As a discussion point it is worth raising, though. The emerging consensus amongst many senior comms professionals such as the government’s executive director of communications, Alex Aiken, appears to be that the news release is very old school and that conversation driven messaging via Twitter and the like is the way to engage with the media and directly with your audiences.
That may well be a valid stance in, for example, central government communications, where quick reaction to yet another Twitter storm can be crucial.
But I would argue that although the days when the press release was the prime tool of a comms professional’s armoury have passed into history along with lunchtimes, dot matrix printers, dial-up modems, colour transparencies and the postal franking machine, it still has an important, backroom role to play.

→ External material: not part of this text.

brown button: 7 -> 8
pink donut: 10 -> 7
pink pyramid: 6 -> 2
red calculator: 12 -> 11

For me the ‘press release’ is about capturing the story. It’s where all the main components and the detail of a story are marshalled, where the story is nailed down. It can then inform a whole raft of communications tools – social media tweets, thought leadership articles, story pitches direct to contacts, as well as web copy and direct marketing materials.
The release is important because it allows you to get to the nub of a story, to clarify in your mind what the angle is and what you need in order to communicate that story in the right way to the right audiences. Once that is clear then you have a solid story platform which can be mined for content to be adapted to a wide range of communications channels.

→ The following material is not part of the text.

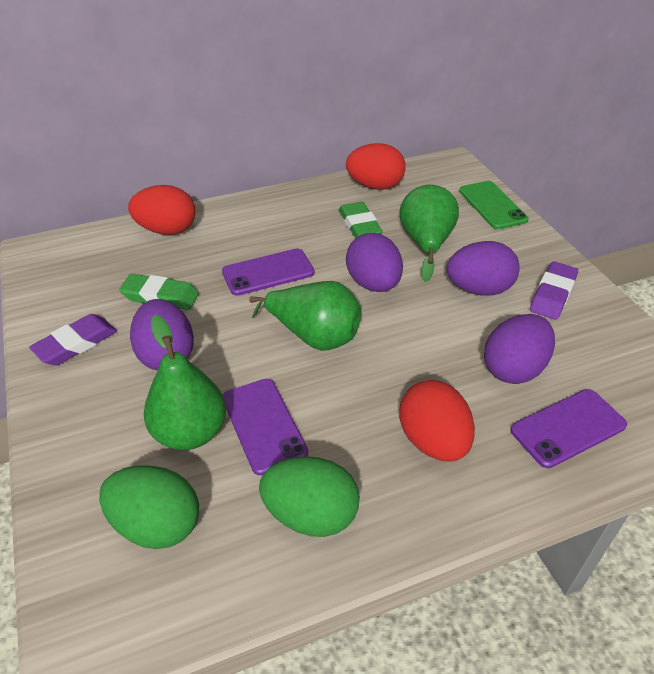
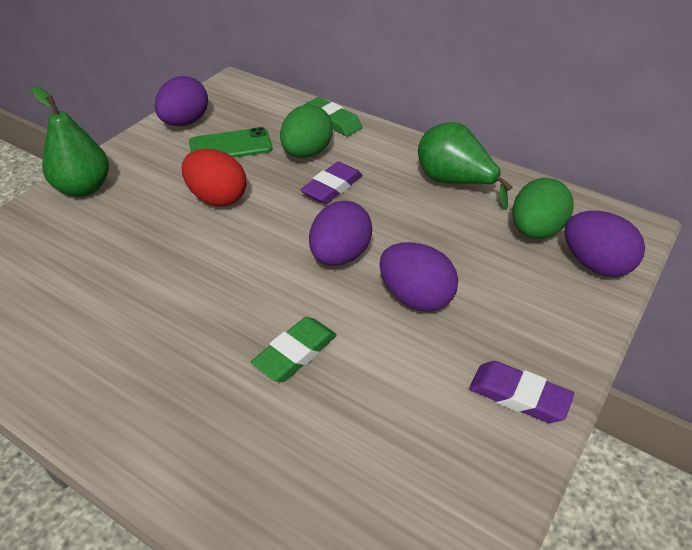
green pear: 3 -> 2
purple phone: 3 -> 0
red egg: 3 -> 1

More often than not the press release still needs to be released, it’s just that in my view, especially with proactive rather than reactive PR campaigns targeting specialist audiences, it’s better to focus first on precise targeting of a story to a specific audience, using content that is tailored to exact requirements of media outlets which are used by that audience. The release can be used to help create that content and can always be brought out from the background, polished up and distributed to your media list when that targeting has resulted in coverage.
For me, reports of the death of the press release continue to be exaggerated. Although it’s not at the centre of media relations any longer it continues to occupy a central backroom role, acting as an information source for a raft of communications channels.
Social media conversation may be an increasingly important part of modern PR and communications but those conversations don’t happen unless there is a story at the centre that people want to hear.
And articulating those stories as fully as possible in a ‘press release’ before targeting your audiences through a range of current channels is still a crucial part of the process.